What is Family Therapy?
Your family can be your greatest source of support, comfort and love. But it can also be your greatest source of pain and grief. Families can be torn apart by illness, substance abuse, chronic behavioral problems, divorce, remarriage or other issues that create conflict and stress. Family therapy can help families have a safe context to resolving problems.
Family therapy is a method of psychotherapy based on understanding and treating problems and crises by working with the entire family rather than only the individual. Even if one family member is the identified problem, everyone in the family is usually affected. Family members are often better at developing solutions for problems togethers. Therapy sessions focus on recognizing each person’s thoughts, feelings and behavior within the context of their family relationships. You may explore family roles, rules, unspoken feelings and behavior patterns in order to spot issues that contribute to conflict. Family therapy will help you identify your family's strengths and weaknesses. The goal is to help everyone express their opinions, harness and strengthen family resources, and help family members work collaboratively toward more effective solutions to their problems. Family therapy can help your family weather the storm and develop new emotional muscles to prevent serious ruptures in the future.
What Kinds of Problems Are Treated by Family Therapy?
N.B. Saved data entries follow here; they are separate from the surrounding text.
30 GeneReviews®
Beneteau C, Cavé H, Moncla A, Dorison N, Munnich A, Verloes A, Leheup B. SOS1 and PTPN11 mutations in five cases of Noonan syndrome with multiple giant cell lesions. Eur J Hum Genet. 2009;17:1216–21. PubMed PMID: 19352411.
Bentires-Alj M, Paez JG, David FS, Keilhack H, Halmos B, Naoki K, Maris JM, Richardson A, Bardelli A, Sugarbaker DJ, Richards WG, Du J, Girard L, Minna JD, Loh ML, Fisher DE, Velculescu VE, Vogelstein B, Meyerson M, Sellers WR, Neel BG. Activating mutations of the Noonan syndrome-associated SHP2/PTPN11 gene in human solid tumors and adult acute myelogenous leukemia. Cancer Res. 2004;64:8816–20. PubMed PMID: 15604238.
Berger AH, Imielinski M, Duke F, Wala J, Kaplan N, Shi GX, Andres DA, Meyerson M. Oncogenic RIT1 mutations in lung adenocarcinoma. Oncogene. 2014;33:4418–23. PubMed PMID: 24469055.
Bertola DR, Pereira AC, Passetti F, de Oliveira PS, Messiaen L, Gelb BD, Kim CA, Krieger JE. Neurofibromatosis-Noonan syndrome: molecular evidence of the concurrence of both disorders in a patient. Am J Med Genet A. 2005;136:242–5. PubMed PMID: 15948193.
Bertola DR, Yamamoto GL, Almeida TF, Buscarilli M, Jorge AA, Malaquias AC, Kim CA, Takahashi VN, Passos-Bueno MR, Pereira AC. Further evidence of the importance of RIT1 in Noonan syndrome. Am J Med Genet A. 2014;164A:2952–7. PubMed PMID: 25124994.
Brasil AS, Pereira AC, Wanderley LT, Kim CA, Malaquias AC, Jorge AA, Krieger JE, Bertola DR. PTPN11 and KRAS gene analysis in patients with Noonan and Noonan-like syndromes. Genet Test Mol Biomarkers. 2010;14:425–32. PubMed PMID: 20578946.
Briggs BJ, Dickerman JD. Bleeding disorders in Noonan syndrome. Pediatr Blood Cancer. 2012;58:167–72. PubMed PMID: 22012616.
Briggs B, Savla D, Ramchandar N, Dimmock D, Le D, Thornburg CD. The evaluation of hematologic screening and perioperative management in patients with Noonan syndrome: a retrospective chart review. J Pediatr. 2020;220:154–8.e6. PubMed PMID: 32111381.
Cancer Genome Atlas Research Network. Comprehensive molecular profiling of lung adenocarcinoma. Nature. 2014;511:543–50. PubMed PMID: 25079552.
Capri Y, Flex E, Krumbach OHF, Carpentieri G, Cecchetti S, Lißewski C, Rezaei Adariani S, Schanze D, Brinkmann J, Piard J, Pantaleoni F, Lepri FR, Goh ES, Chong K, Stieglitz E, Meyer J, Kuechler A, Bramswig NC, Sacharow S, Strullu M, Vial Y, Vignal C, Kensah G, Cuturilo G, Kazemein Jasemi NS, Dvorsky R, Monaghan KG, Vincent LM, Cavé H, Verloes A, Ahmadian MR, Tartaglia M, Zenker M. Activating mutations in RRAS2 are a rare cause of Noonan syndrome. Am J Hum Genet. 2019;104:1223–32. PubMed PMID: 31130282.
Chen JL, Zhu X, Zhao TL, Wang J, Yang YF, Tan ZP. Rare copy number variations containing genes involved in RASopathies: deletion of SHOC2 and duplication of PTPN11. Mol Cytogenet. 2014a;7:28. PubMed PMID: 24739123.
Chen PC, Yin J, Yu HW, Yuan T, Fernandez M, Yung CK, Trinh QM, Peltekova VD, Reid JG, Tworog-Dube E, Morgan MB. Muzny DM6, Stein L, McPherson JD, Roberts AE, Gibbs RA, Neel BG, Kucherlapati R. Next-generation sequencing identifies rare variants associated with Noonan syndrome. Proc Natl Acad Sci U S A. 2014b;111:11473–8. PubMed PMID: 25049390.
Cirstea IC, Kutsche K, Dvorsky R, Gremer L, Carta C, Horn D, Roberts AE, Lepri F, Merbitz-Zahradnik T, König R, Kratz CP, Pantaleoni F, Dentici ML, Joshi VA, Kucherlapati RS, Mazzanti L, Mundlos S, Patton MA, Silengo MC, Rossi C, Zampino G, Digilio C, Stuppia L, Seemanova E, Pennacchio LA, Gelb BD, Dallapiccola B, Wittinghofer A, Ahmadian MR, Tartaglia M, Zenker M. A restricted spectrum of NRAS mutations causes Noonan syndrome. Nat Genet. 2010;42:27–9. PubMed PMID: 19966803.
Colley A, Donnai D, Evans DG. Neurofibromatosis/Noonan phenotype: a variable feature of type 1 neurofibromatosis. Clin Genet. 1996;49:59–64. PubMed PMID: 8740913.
Family therapy helps families with a broad spectrum of problems including, but not limited to, school difficulties, childhood and adolescent troubles, divorce, blending families, life cycle changes, bereavement, learning disabilities, substance abuse, child abuse, chronic medical illness, eating disorders, and depression. Family therapy may be the treatment of choice for a problem or it may be an addition to other types of individual treatment.
What Will Our First Family Therapy Session Be Like?
Just as all families are different, each family's first session will differ. It is customary for everyone living in the household to come to the first session, although there are certain circumstances where it is better to meet with the parents alone first and then the child or teen alone before convening together. I will be interested in having all of you talk about your problems, how they developed, what you have tried to do about them, and what changes you would like to see happen. I will also give you feedback about how I understand your family and set a specific plan for treatment. Future sessions may include the entire family or different combinations of family members depending on the specific goals.